Le nouveau « Anaconda » met en vedette Jack Black dans le rôle de Doug, qui rêvait de faire des films de monstres mais s'est contenté d'une vie stable et modeste de père de famille et de vidéaste de mariage. Son meilleur ami Griff (Paul Rudd), qui a joué dans tous ses films de monstres personnels, a essayé de réussir à Hollywood, mais il est apparemment un mauvais acteur, donc sa carrière est morte aussi. Quand Griff rentre à la maison pour l'anniversaire de Doug, il propose qu'ils fassent un autre film ensemble, comme ils l'ont toujours voulu. Et cette fois, ils devraient refaire « Anaconda », un film dont Griff détient désormais inexplicablement les droits.
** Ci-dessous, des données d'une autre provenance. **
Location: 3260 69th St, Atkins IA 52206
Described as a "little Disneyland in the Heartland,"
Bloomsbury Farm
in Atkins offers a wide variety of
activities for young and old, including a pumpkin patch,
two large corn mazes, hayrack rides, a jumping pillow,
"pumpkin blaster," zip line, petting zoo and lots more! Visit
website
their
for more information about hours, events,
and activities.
Ne posez pas de questions complémentaires à ce sujet, car Doug ne le fait certainement pas. Au lieu de cela, il se met au travail pour écrire le scénario. Son ancien directeur de la photographie, Kenny (Steve Zahn), alcoolique en convalescence, les accompagne, tout comme leur amie d'enfance Claire (Thandiwe Newton), pour incarner l'intérêt amoureux de Griff et raviver leur ancienne flamme de la vraie vie. Avec un budget d'environ 40 000 dollars, ils s'aventurent en Amazonie pour filmer avec un véritable serpent géant, car c'est une bonne idée. Ouais. Une super bonne idée. Pas. Destin tentant. Du tout.

Alors ils sont évidemment attaqués par de vrais serpents géants, et ils passent la seconde moitié du film à courir dans la forêt à faire des trucs « farfelus » comme glisser un écureuil mort dans la bouche de Jack Black et attacher un sanglier pourri sur son dos. Comme c’est merveilleux. Il y a aussi une intrigue secondaire sur les mineurs d'or illégaux qui ne mène nulle part et n'est pas amusante. Comme c’est excitant.
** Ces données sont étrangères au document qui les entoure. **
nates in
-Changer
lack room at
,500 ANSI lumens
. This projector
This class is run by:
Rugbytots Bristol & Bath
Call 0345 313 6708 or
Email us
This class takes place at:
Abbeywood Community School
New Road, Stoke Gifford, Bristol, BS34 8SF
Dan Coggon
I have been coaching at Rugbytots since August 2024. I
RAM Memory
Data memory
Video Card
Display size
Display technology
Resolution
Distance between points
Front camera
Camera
Ces personnages sont tous des imbéciles incompétents, et c'est ça la blague, mais ce n'est pas une blague drôle parce que leur incompétence est générique. Leurs décisions ne les conduisent pas dans des situations comiques hilarantes, mais dans des gags évidents et plats, le tout avec un rythme décontracté qui ne rend aucun service à « Anaconda ». Il faut beaucoup de temps pour que les serpents géants mortels apparaissent, et au moment où ils le font, j'étais prêt à voir tout le monde se faire dévorer et à continuer ma vie.

Il est vraiment difficile de comprendre ce que veut dire Tom Gormican, qui a également co-écrit le scénario avec Kevin Etten (« Le poids insupportable des talents massifs »). Ce n'est pas une célébration du cinéma de genre à petit budget, ni même de l'esprit du cinéma indépendant, car il traite la plupart de ces personnages avec très peu de dignité. En plus, le film qu'ils font pue. S'il s'agit d'une satire d'Hollywood, leur réticule de ciblage est désactivé, car il ne s'agit pas de dirigeants de studio déconnectés.

S’il ne s’agit vraiment que de serpents géants mangeant des gens – ni plus, ni moins – c’est bien, mais cela détruit tout le méta-humour. Et il y en a certainement beaucoup. « Anaconda » prétend pratiquement crier qu'il s'agit du charme de faire des films en dehors du système des studios, mais il est réalisé au sein du système des studios, avec des acteurs de renom, de sorte que ce message n'atteint jamais. Si « Anaconda » avait réellement été réalisé pour 40 000 $ – pas d’étoiles, tous de nouveaux visages – son courage aurait pu transparaître et un message quelconque aurait pu effectivement être transmis. Ou du moins, pour citer le film de Gormican, « Themes !

Au lieu de cela, nous obtenons un film dans lequel des acteurs de renom frappent vers le bas, contre les films « Anaconda » impuissants, et contre le public qui aime les films « Anaconda », et contre tous les cinéastes à petit budget qui travaillent très dur pour faire de bons films, même les plus médiocres. En fin de compte, il ne peut pas tenir tête à toutes les conneries authentiques, à très petit budget et sans excuses qu'il ridiculise. Eh bien, sauf pour « Anacondas : Trail of Blood ». Ils ne peuvent pas tous être gagnants. Le nouveau « Anaconda » le prouve.